BOOKS 11: ZORA NEALE HURSTON'S THEIR EYES WERE WATCHING GOD
WITH DEBORAH PLANT
"It was not death she feared. It was misunderstanding.”
This line from Zora Neale Hurston’s masterpiece, Their Eyes Were Watching God, captures what is at the heart of all great literature: the irrepressible urge to speak, to be heard and understood. I spoke with Professor Deborah Plant, a scholar of African-American literature and culture, an expert on Hurston, and the editor of Hurston’s posthumously published Barracoon: The Story of the Last "Black Cargo". When I asked Deborah about this sentence, how Janie in Their Eyes Were Watching God could fear misunderstanding more than death, she gently corrected me. Janie no longer feared death even before this pivotal scene, Deborah explained. Deborah also corrected me, again gently but firmly, when I misspoke and suggested that Hurston had been largely forgotten between 1937, when Their Eyes Were Watching God was first published and she was still a celebrated figure of the Harlem Renaissance, and the book’s renewed popularity starting in the mid-1970s. "Their Eyes Were Watching God was never really forgotten in my community," Deborah explained. Hurston's work re-shuffles the tradition of American literature so productively that public success may be the wrong measure.
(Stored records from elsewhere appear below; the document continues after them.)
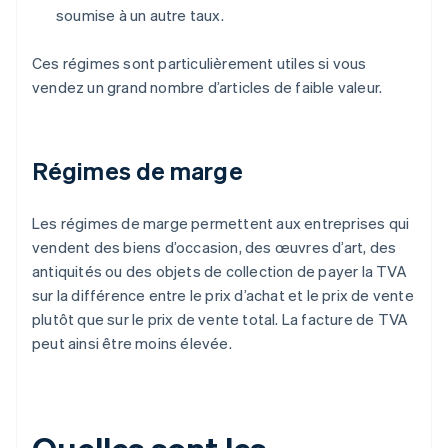
soumise à un autre taux.
Ces régimes sont particulièrement utiles si vous
vendez un grand nombre d’articles de faible valeur.
Régimes de marge
Les régimes de marge permettent aux entreprises qui
vendent des biens d’occasion, des œuvres d’art, des
antiquités ou des objets de collection de payer la TVA
sur la différence entre le prix d’achat et le prix de vente
plutôt que sur le prix de vente total. La facture de TVA
peut ainsi être moins élevée.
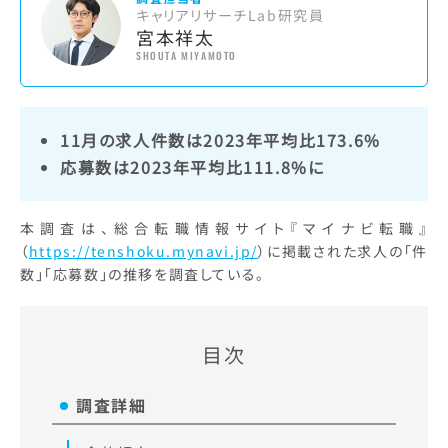
キャリアリサーチLab研究員
宮本祥太
SHOUTA MIYAMOTO
11月の求人件数は2023年平均比173.6%
応募数は2023年平均比111.8%に
本調査は、総合転職情報サイト『マイナビ転職』
（
https://tenshoku.mynavi.jp/
）に掲載された求人の「件
数」「応募数」の推移を調査している。
目次
調査詳細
Professor Plant also explained how Hurston’s training as an anthropologist with Franz Boas at Barnard College shaped her writing. She helped us see African-American language and culture as the greatest cultural treasure of our nation. Professor Plant explained how best to understand this magisterial book in light of Hurston’s other work. “I had things clawing inside of me that must be said,” Hurston added in her autobiography, Dust Tracks on a Road, to explain her decision to leave a man she truly loved. But it’s not specific facts and experiences that need to be heard; it is the human voice. This, of course, is what great literature is: the need for one's voice and vision to be accepted on their terms.